Johanna Gollnhofer, Wirtschaftsprofessorin

Dass Konsumenten zu Hause Elektrogeräte horten, sieht Gollnhofer als grosse Herausforderung: «Oft ist das Problem, dass viele zwar versuchen, ihre alten Handys zu verkaufen, sie aber zu teuer ins Netz stellen und sie nicht wegkriegen.» 

Die meisten Schweizerinnen und Schweizer haben zu Hause ein altes Handy, das sie horten. Ein Weiterverkauf wäre nicht nur nachhaltig, sondern auch lukrativ. 

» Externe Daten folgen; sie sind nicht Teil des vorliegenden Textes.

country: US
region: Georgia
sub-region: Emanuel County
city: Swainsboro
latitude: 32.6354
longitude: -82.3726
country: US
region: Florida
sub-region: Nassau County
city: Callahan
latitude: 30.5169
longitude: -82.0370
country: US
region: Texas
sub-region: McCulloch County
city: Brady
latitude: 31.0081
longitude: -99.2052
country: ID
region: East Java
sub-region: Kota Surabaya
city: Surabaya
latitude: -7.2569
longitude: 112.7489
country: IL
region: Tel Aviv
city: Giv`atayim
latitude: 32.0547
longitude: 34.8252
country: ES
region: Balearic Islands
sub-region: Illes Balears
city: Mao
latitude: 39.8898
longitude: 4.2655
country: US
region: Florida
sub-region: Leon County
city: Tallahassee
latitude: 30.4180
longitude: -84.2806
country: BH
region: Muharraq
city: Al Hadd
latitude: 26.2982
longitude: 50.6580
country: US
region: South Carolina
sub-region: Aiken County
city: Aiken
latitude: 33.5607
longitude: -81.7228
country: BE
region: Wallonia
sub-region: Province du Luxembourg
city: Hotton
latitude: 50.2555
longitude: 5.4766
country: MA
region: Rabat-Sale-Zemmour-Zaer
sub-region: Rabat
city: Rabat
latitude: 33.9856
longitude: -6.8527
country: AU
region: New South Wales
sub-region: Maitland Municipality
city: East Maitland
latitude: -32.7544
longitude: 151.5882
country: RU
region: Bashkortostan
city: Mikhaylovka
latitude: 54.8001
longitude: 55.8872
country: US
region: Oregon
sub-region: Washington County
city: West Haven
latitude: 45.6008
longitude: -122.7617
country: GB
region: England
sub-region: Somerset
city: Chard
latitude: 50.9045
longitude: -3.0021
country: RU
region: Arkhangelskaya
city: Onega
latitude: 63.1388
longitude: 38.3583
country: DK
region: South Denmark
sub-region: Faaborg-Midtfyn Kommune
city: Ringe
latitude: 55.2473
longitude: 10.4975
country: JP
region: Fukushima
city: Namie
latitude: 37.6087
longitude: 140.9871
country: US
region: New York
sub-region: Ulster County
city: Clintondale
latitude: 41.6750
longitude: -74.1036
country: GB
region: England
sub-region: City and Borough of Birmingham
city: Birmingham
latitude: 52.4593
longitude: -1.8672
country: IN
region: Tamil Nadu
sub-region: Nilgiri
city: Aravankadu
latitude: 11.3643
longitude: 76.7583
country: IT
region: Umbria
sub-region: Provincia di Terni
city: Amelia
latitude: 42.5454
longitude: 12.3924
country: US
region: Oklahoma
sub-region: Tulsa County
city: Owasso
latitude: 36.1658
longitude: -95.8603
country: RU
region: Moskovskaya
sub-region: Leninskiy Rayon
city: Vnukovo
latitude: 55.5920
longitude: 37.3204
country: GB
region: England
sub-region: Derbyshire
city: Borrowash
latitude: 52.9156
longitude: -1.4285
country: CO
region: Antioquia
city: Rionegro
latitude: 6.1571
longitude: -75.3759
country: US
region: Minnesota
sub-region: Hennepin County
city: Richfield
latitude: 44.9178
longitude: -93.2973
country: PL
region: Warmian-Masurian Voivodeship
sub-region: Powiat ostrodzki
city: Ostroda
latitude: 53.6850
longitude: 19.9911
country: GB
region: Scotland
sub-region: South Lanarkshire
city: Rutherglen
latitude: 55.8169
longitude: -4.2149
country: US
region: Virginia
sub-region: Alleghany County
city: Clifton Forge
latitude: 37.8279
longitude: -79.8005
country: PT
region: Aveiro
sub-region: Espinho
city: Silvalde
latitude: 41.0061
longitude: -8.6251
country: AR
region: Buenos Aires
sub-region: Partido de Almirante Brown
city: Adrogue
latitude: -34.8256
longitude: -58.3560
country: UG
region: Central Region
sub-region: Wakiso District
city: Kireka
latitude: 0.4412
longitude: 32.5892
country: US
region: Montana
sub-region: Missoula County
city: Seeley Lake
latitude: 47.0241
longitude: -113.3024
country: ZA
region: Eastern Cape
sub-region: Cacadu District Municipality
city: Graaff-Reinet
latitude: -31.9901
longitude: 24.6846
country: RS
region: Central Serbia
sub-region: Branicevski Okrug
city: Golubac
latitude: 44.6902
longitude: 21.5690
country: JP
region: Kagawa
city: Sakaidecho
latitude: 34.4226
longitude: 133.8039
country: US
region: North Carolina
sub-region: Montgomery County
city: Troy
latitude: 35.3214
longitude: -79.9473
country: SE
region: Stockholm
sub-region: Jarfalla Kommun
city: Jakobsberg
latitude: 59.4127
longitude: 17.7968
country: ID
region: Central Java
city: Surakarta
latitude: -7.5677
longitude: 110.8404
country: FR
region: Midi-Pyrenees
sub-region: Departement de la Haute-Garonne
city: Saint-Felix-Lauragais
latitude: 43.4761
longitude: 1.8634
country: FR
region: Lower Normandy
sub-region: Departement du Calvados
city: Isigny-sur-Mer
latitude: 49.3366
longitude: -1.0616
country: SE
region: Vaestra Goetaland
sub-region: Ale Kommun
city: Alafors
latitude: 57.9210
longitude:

Menschen tun sich oft grundsätzlich schwer beim Ausmisten ihrer alten Ware: «Es fällt vielen nicht leicht, ihre Sachen wegzugeben, weil sie eine Bindung zu den Gegenständen aufgebaut haben», so die Wirtschaftsprofessorin. Werfe man etwas weg, komme da auch die «grüne Seele» hervor: «Man weiss genau, dass man Ressourcen verschwendet. Darum verschenken viele ihre Sachen an Freunde oder innerhalb der Familie weiter, weil sie dann guten Gewissens davon ausgehen, dass jemand anderes daran noch Freude hat und es weiterhin Verwendung findet.»